Urteil vom 9. Februar 2005
II. Öffentlichrechtliche Abteilung

Bundesrichter Merkli, Präsident,
Bundesrichter Hungerbühler, Müller,
Gerichtsschreiber Klopfenstein.

X. ________AG,
Beschwerdeführerin, vertreten durch Rechtsanwalt
Dr. Fritz Frey,

gegen

Zweckverband für Abfallverwertung im Bezirk Y.________, Beschwerdegegner,
vertreten durch Rechtsanwalt Rolf Weber, Stünzi & Weber,
Verwaltungsgericht des Kantons Zürich, 1. Abteilung, 1. Kammer, Postfach
1226, 8021 Zürich,
Z.________AG.

Art. 9, 29, 49 Abs. 1 BV (Submission),

Beschwerde gegen den Entscheid des Verwaltungsgerichts des Kantons Zürich vom
10. September 2004.

Sachverhalt:

A.
Der Zweckverband für Abfallverwertung im Bezirk Y.________ eröffnete mit
Ausschreibung vom 28. November 2003 ein Vergabeverfahren für die Entsorgung
von Rauchgasreinigungsrückständen der Kehrichtverbrennungsanlage Y.________.
Gemäss den abgegebenen Ausschreibungsunterlagen werden in dieser
Kehrichtverbrennungsanlage pro Jahr rund 60'000 Tonnen Abfall verbrannt. Aus
dem Verbrennungs- und Rauchgasreinigungsprozess fallen im selben Zeitraum ca.
1'800 Tonnen Rauchgasreinigungsrückstände zur Entsorgung an. Diese teilen
sich in 1'500 Tonnen Flugasche und 300 Tonnen Rückstände aus der
Abwasserbehandlung (Schlamm) auf.

Der ausgeschriebene Auftrag umfasste sowohl den Abtransport der Flugasche
bzw. des Schlamms als auch die "Behandlung und/oder Deponierung" der
betreffenden Rauchgasreinigungsrückstände; dies für die Dauer von zwei
Jahren.

Innert Frist gingen fünf Offerten ein, darunter diejenigen der X.________AG,
und der Z.________AG, zum exakt gleichen Preis von Fr. 1'065'000.--. Diese
Angebote erwiesen sich auch als die beiden günstigsten. Sie unterschieden
sich aber in der Art und Weise, wie der Entsorgungsauftrag erfüllt werden
sollte: Die X.________AG beabsichtigte, die Rückstände in einem
Zement-Wasser-Gemisch zu binden und sie anschliessend auf die Deponie
Tännlimoos (Baar [ZG]) zu bringen, wo sie endgelagert werden sollten. Die
Z.________AG sah demgegenüber vor, die Rückstände in grosse Pakete ("Big
Bags") abzufüllen und diese danach der Endlagerung in der Untertagdeponie
Herfa-Neurode (Teil eines Kali-Salz-Bergwerks in Deutschland) zuzuführen.

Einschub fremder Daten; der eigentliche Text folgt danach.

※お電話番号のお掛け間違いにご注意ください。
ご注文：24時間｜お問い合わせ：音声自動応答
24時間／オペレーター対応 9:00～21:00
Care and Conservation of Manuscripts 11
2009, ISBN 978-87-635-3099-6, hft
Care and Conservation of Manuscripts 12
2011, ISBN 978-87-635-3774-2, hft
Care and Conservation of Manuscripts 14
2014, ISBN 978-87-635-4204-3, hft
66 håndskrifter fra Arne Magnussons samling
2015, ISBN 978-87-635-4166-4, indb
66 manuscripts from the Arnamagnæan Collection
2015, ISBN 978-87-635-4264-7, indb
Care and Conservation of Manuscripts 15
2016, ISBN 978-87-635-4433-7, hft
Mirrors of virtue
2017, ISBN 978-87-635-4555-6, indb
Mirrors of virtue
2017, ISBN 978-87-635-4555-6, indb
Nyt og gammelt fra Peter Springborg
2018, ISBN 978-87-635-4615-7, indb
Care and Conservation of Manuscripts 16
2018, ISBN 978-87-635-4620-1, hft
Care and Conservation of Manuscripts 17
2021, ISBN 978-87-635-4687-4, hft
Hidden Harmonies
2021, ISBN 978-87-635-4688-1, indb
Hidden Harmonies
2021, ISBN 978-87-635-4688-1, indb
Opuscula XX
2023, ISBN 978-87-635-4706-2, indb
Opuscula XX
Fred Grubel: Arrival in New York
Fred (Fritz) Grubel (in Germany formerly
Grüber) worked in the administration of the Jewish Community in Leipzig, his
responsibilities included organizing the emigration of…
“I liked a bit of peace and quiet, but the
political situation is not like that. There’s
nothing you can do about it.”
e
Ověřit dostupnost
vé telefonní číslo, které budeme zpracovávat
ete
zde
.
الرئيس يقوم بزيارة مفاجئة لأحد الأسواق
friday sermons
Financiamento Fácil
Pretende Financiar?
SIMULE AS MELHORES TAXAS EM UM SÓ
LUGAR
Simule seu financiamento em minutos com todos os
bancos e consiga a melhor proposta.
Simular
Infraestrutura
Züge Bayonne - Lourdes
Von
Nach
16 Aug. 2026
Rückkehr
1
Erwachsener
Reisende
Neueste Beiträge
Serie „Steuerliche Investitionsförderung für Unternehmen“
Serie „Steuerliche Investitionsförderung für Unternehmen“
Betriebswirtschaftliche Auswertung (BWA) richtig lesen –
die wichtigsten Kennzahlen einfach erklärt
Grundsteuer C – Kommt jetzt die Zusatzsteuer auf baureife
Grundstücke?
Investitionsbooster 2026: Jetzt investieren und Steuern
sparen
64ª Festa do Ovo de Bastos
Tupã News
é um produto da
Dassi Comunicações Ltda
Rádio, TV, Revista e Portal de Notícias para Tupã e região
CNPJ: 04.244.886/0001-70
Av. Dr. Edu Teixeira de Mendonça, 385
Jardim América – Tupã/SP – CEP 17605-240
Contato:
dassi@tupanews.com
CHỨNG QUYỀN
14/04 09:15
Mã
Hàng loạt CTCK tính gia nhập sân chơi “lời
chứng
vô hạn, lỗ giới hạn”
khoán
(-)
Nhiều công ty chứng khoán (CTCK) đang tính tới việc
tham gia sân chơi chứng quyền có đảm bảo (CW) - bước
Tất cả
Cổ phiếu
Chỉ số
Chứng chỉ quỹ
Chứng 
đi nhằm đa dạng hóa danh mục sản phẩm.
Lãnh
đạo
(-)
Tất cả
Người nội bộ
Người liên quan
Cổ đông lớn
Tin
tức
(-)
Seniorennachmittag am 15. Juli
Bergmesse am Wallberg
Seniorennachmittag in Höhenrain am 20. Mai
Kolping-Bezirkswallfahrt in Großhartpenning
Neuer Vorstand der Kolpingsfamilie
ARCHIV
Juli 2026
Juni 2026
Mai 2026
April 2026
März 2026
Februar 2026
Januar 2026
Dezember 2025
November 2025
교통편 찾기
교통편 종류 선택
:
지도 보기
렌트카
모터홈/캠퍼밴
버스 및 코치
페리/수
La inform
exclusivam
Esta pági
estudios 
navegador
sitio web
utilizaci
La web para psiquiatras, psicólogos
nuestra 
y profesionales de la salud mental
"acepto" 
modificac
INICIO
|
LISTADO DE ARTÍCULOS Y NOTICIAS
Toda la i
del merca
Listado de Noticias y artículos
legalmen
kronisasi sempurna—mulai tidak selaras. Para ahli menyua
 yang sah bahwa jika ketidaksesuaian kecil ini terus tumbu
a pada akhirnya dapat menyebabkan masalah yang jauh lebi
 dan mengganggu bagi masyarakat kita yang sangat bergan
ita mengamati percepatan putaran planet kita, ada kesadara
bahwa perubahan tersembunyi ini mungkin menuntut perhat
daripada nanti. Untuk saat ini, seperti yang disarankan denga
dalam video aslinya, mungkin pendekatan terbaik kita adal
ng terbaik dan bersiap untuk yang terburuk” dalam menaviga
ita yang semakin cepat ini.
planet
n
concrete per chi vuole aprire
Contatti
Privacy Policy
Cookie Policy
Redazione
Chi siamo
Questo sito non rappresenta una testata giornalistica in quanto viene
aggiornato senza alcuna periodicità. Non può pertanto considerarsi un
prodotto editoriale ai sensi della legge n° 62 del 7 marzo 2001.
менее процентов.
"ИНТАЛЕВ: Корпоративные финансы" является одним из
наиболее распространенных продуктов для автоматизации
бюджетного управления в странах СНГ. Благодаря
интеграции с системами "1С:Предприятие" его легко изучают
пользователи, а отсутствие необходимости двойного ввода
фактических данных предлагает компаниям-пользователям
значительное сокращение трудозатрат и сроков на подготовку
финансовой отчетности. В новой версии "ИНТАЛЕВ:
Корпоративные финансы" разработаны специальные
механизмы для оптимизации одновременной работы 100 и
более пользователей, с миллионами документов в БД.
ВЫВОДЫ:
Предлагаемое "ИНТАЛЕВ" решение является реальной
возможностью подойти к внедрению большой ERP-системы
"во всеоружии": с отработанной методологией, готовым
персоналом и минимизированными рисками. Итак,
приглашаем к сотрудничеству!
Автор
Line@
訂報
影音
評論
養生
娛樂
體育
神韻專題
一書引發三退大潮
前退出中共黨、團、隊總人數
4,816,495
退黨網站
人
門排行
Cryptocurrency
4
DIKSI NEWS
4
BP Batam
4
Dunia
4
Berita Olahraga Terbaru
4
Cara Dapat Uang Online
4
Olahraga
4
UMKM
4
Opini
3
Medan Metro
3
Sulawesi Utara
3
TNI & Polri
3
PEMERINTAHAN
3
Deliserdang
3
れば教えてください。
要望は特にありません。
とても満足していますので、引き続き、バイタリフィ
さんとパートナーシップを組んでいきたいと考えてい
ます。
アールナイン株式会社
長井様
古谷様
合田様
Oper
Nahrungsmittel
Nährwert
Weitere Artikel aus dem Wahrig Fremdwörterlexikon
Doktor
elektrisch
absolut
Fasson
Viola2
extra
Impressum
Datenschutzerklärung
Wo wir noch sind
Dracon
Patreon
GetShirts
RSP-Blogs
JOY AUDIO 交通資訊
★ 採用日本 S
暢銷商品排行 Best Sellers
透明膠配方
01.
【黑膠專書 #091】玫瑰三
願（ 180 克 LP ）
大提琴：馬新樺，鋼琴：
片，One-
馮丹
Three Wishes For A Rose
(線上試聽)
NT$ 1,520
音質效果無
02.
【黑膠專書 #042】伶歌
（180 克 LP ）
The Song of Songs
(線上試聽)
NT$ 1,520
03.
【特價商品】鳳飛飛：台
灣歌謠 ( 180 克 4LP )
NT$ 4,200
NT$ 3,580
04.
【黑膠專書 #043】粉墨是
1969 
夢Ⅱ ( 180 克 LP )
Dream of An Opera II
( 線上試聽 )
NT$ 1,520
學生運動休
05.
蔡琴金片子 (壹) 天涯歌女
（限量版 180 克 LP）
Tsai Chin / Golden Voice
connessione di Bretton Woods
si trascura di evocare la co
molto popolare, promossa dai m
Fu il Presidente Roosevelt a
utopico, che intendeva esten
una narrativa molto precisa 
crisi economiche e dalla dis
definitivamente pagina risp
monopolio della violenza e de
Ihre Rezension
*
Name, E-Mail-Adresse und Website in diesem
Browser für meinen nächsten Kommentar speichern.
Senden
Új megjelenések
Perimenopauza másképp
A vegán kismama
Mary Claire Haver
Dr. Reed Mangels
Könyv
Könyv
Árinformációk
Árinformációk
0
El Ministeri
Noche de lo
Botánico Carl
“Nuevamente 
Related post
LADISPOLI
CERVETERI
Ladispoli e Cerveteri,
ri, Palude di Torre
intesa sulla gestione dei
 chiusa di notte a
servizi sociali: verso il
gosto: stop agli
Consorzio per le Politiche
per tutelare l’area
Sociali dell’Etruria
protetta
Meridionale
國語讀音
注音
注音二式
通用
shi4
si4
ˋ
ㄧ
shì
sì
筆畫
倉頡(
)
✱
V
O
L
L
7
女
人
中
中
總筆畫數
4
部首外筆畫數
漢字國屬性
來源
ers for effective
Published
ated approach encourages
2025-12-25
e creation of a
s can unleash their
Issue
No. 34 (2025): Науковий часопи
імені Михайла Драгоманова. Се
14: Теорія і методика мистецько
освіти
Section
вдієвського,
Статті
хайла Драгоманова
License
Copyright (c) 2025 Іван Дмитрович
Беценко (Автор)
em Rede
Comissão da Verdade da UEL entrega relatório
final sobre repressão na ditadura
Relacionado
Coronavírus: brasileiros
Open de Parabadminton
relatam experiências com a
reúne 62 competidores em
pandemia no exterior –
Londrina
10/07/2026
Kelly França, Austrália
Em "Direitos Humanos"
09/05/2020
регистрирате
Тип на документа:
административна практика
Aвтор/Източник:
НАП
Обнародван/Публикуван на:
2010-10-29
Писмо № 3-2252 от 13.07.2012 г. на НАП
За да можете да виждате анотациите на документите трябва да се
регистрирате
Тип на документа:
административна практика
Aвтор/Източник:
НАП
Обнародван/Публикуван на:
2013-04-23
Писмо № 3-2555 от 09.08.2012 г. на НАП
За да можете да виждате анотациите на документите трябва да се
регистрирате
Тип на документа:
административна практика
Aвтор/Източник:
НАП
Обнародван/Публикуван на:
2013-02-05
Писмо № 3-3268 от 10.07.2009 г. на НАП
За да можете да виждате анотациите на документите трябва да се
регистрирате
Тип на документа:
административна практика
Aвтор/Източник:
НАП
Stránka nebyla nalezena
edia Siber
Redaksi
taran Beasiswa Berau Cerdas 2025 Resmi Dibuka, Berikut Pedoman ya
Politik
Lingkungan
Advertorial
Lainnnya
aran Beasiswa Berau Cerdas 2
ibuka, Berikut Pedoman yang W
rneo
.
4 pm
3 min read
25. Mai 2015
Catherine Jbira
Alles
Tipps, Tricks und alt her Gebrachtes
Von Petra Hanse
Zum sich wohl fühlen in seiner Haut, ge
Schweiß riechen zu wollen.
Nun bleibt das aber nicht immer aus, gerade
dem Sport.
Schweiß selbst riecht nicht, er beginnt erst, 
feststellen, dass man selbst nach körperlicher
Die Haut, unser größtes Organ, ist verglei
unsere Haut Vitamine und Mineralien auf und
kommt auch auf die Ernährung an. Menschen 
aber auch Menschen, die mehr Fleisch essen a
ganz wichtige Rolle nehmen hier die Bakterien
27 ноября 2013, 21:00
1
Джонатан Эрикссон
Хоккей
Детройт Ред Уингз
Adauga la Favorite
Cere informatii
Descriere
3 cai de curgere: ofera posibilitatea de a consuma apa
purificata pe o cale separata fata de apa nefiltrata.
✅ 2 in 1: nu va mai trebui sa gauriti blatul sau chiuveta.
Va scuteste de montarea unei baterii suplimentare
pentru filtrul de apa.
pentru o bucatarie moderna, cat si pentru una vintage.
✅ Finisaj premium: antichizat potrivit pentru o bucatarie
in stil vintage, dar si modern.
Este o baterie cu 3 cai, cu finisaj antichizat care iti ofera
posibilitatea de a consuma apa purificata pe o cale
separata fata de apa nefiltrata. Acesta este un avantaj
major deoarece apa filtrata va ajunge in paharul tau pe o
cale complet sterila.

Am 26. Februar 2004 beschloss die Betriebskommission des Zweckverbands, den
Auftrag an die Z.________AG zu vergeben. Diesen Entscheid eröffnete sie den
Beteiligten am 27. Februar 2004.

B.
Eine gegen diesen Vergebungsentscheid gerichtete Beschwerde der X.________AG
wies das Verwaltungsgericht des Kantons Zürich mit Urteil vom 10. September
2004 ab. Es stellte im Wesentlichen fest, zwischen zwei gleichwertigen
Angeboten könne die Vergabestelle nach ihrem Ermessen wählen. Daraufhin
prüfte es, ob die Vergabestelle im vorliegenden Fall ihr Ermessen
pflichtgemäss ausgeübt habe, und bejahte dies. In diesem Zusammenhang ging
das Verwaltungsgericht der Frage nach, ob der den Auftrag vergebende
Zweckverband gegen den Grundsatz der Inlandentsorgung im Sinne von Art. 30
Abs. 3 des Bundesgesetzes über den Umweltschutz (Umweltschutzgesetz [USG], SR
814.01) verstossen habe. Es kam zum Schluss, der Ermessensentscheid der
Vergabestelle sei auch unter diesem Gesichtspunkt nicht zu beanstanden (E.
7.1 - 7.8 des Urteils vom 10. September 2004).

C.
Mit Eingabe vom 18. Oktober 2004 führt die X.________AG
"Verwaltungsgerichtliche und Staatsrechtliche Beschwerde" beim Bundesgericht
mit den Anträgen, den Entscheid des Verwaltungsgerichts des Kantons Zürich
vom 10. September 2004 aufzuheben und den Zweckverband für Abfallverwertung
im Bezirk Y.________ anzuweisen, den Zuschlag an sie zu erteilen; eventuell
sei die Sache zur Ergänzung des Sachverhalts und Fällung eines neuen
Entscheides an das Verwaltungsgericht zurückzuweisen.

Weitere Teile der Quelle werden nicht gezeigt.